• [What the task asks]
Turn everything in the listing below, from the line with "Which category has" down to the line with "True or false: AG値 has a value of 8.9 at 3.", into a JSON list of strings with one string per line. Skip blank lines and leave out the pictures.

[Data for analysis — start]

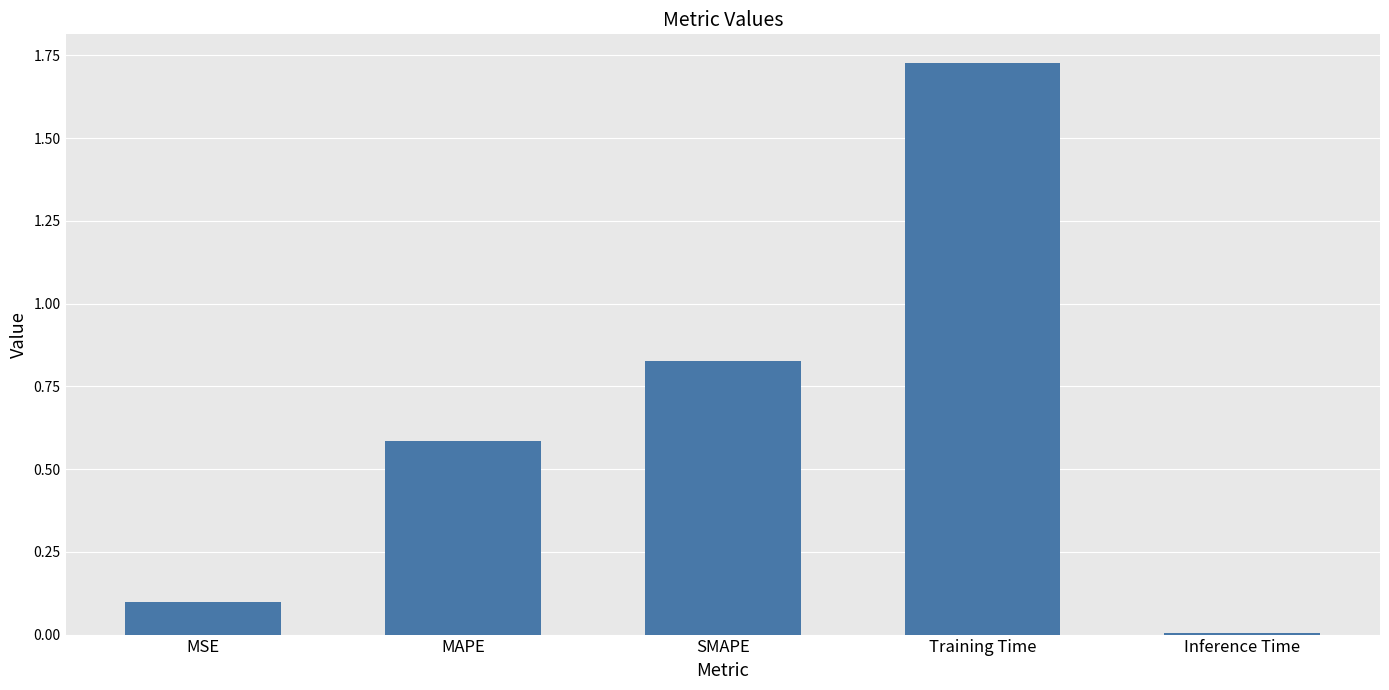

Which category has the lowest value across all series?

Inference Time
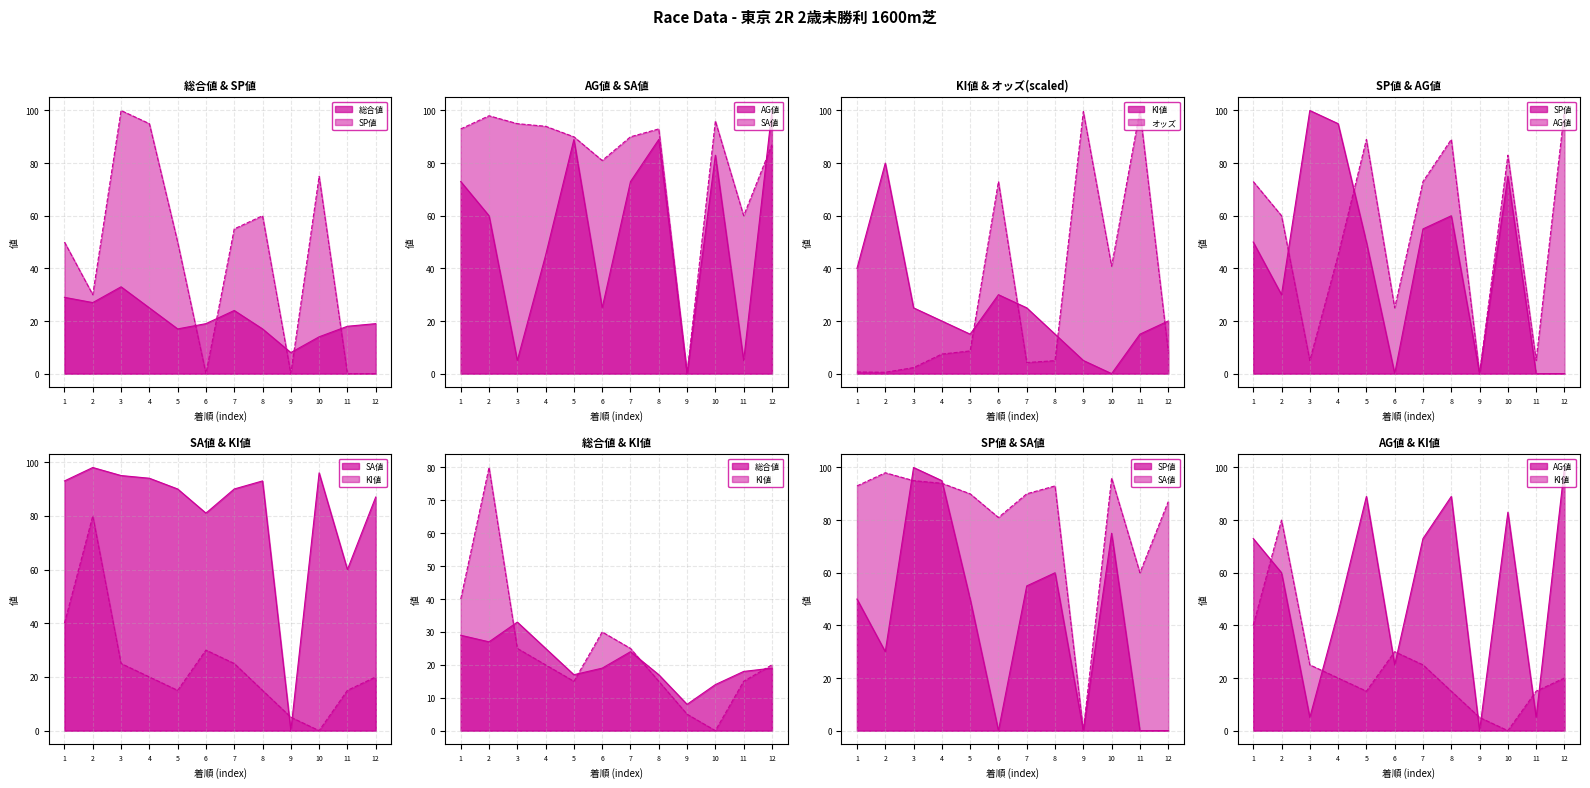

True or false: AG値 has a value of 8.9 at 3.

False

[Data for analysis — finish]
[Data for analysis — start]

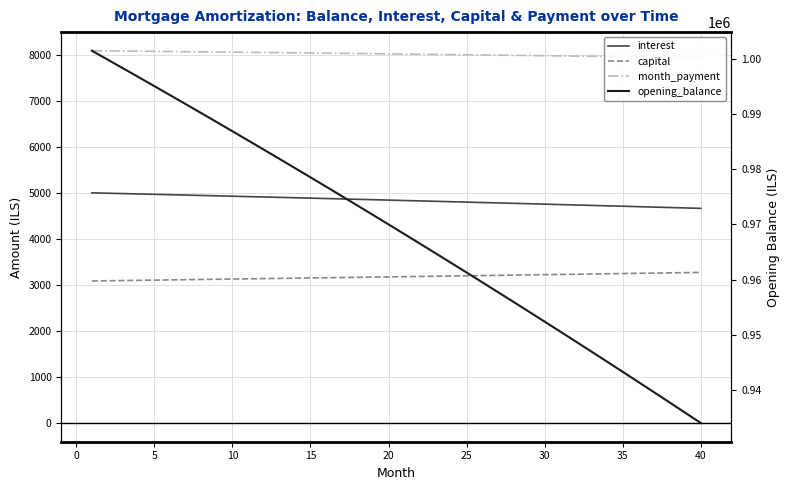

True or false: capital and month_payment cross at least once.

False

[Data for analysis — finish]
[Data for analysis — start]

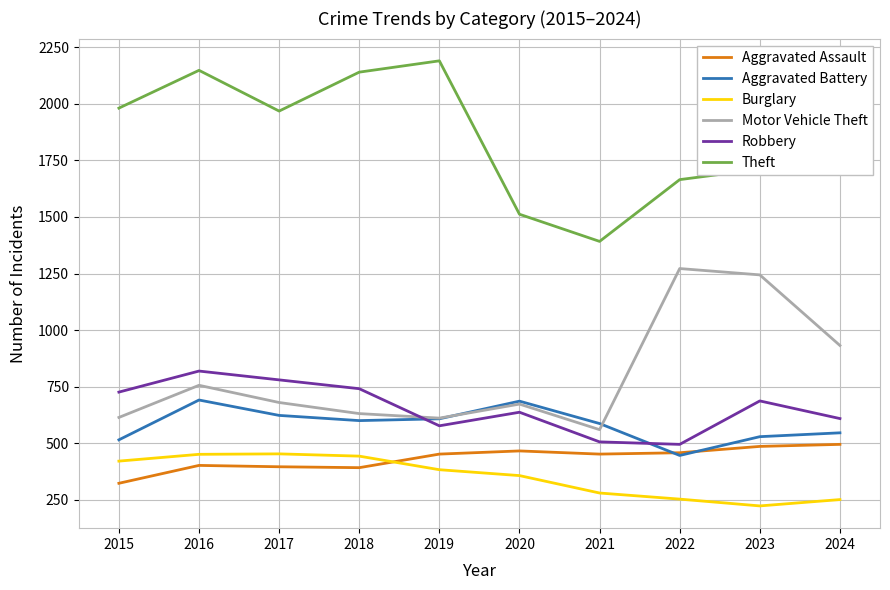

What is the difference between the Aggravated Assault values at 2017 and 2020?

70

[Data for analysis — finish]

• [Exercise output]
[
  "Which category has the lowest value across all series?",
  "Inference Time",
  "True or false: AG値 has a value of 8.9 at 3."
]